Esta nueva doctrina, en definitiva, lo que defiende es que el delito de prevaricación judicial dolosa solo debe aplicarse en el supuesto en el que se acredite un “acuerdo de voluntades”, entre el juez al que se le reproche la prevaricación y el beneficiario de la misma. Esto es, solo habría prevaricación judicial dolosa si se demuestra que al mismo tiempo existe una inducción a la prevaricación, o si se prefiere, un concurso real de delitos entre la prevaricación judicial y el tráfico de influencias, o cualquier otro delito ligado a la corrupción.
De esta manera, es evidente que la interpretación restrictiva sobre el delito de prevaricación dolosa, que avala el Tribunal Constitucional, debe estar ligada más que nunca a la demostración palpable de que el juez que prevarica lo hace porque se ha dejado llevar por el ánimo de corromperse.
Sin corrupción del juez no debería existir el delito de prevaricación judicial dolosa. No tiene sentido que alguien prevarique para nada, sin un beneficiario claro de la prevaricación con el que se ponga de acuerdo.
Menos sentido tiene que la imputación a jueces por el delito de prevaricación pueda hacerla quien al final resulta ser el verdadero sospechoso de participar en la corrupción. La lucha contra la corrupción es algo muy serio, en la que deben involucrarse abiertamente todos los organismos públicos de cada uno de los Estados miembros de la Unión Europea.
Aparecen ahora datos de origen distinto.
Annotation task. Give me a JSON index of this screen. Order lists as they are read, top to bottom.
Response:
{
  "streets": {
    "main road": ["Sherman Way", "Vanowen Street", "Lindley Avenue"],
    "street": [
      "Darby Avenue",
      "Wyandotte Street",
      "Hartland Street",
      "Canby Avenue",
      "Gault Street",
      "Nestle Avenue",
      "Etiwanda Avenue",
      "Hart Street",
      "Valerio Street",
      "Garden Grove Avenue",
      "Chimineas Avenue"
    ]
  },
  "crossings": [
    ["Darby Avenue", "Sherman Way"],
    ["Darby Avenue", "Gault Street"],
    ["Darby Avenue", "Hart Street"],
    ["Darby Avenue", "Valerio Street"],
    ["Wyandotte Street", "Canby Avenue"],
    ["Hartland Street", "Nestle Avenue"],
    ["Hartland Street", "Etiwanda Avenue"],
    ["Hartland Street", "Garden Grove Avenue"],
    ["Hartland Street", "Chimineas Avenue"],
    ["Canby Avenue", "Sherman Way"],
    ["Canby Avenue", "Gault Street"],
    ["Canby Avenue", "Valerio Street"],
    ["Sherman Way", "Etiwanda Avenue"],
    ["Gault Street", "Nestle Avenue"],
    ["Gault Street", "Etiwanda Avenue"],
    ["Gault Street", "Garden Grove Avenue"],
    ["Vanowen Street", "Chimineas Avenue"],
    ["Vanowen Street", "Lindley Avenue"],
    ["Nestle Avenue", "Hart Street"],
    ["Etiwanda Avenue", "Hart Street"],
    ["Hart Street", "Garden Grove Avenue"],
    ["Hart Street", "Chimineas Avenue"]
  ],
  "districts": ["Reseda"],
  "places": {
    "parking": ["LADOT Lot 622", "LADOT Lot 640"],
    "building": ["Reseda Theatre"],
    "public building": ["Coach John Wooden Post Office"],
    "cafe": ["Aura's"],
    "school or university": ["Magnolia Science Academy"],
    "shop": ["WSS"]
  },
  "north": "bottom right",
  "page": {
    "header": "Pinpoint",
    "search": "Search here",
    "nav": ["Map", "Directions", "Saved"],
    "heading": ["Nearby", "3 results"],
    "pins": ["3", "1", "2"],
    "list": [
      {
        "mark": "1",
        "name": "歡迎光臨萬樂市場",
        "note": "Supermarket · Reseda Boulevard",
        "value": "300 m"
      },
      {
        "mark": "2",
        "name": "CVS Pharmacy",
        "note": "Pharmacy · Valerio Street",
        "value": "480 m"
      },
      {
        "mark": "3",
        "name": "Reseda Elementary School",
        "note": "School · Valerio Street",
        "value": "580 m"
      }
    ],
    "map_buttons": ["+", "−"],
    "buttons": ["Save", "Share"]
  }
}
No se debe permitir que en España el Tribunal Supremo de nuestra nación siga yendo a contracorriente, y continúe castigando, bajo meras sospechas inducidas muchas veces por los mismos corruptos, a los jueces que investigan y denuncian la corrupción.
La lucha contra la corrupción en España debe ir cogida de la mano de la nueva doctrina amparada por el Tribunal Constitucional sobre el delito de prevaricación judicial.
No debemos permitir que en nuestro país sigan inhabilitados aquellos jueces que destacándose por su lucha implacable contra la corrupción, sin embargo fueron condenados por el incumplimiento de meras formalidades, sin prueba alguna de que existiera en ellos la intención de corromperse.
El Gobierno de España, si quiere comprometerse con la lucha contra la corrupción que impera en el resto de Europa, debe promover el indulto de todos estos jueces y magistrados injustamente condenados por el delito de prevaricación judicial, permitiendo su rehabilitación.
Es insoportable el agravio comparativo que se ha producido en nuestro país después de la reciente sentencia del Tribunal Constitucional, donde solo el juezSerrano ha conseguido la exculpación por el delito de prevaricación dolosa.
Un claro ejemplo de esta falta absoluta de equidad es la condena del ex juez Baltasar Garzón a 11 años de inhabilitación, que no ha sido revisada a pesar de su declarada lucha contra la corrupción en el caso “Gürtel”.
Pero quizás el caso más sangrante por su absoluta falta de equidad es la del juez Presencia, condenado a 20 años de inhabilitación en dos condenas sucesivas –la mayor condena impuesta a un juez en toda la historia de España–, donde el “denunciante” en ambos casos era curiosamente el propio sospechoso de corrupción, que sin embargo no ha sido condenado.
Lo más sorprendente de todo es que las condenas del juez Presencia se han producido después, y en contra, de la nueva doctrina del Tribunal Constitucional.
Todo esto genera una inseguridad enorme y desproporcionada para el ciudadano de cara a la justicia por culpa de la permanente pelea entre los distintos estamentos que intervienen en este decisivo poder de la democracia.
Qué duda cabe que la revolución pendiente en nuestra sociedad es la de la justicia, y el único responsable de llevarla a la práctica y de asumir la responsabilidad por no hacerlo es el Gobierno de la Nación, que no quiere emprender una reforma en profundidad de un sistema judicial servil y obsoleto porque sencillamente le favorece, no sólo en términos personales, evidentemente, sino ideológicos en temas como la violencia de género, el aborto, la corrupción, los nacionalismos y otros.